• [The problem]: Count the lines in the records below that contain the string "range", treating uppercase and lowercase as different. Reply with that number only.

• [Data]:
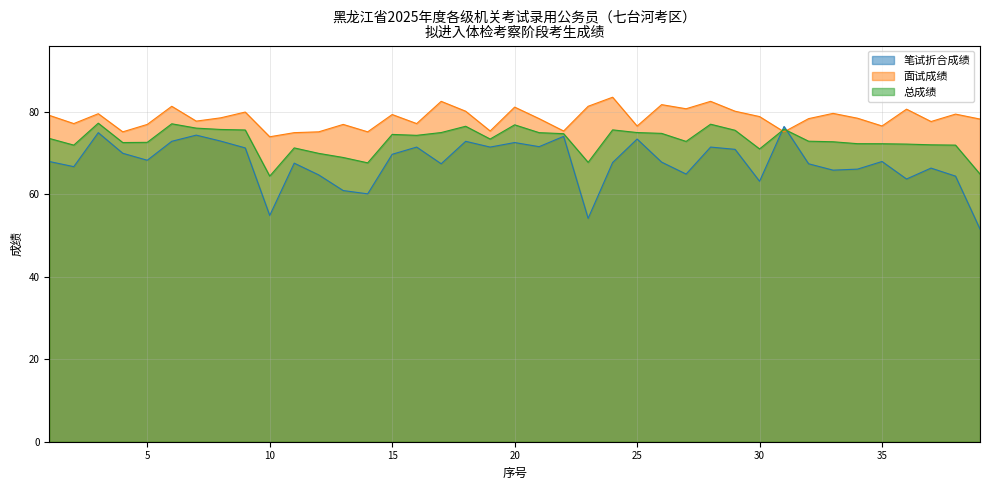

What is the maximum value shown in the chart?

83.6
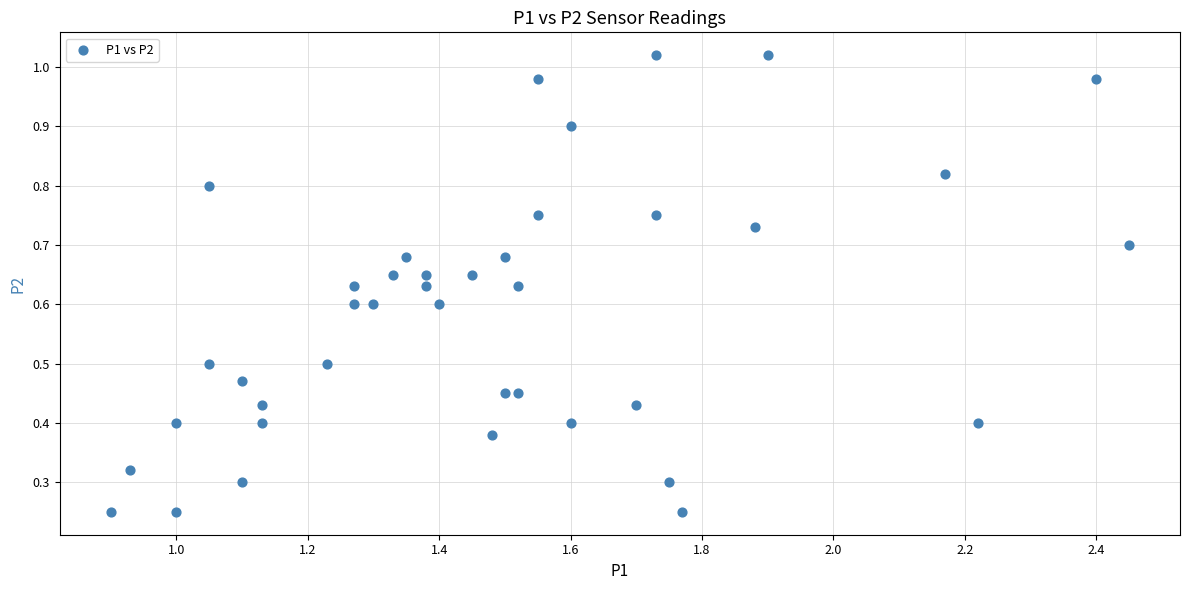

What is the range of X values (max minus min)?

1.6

--

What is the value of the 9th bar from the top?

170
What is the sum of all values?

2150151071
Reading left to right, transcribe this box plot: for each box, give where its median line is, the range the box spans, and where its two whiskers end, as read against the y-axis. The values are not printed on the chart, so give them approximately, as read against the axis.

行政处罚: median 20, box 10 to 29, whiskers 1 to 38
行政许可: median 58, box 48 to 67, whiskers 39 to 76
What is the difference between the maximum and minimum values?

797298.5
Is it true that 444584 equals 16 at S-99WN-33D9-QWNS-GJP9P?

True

• [Exercise output]: 2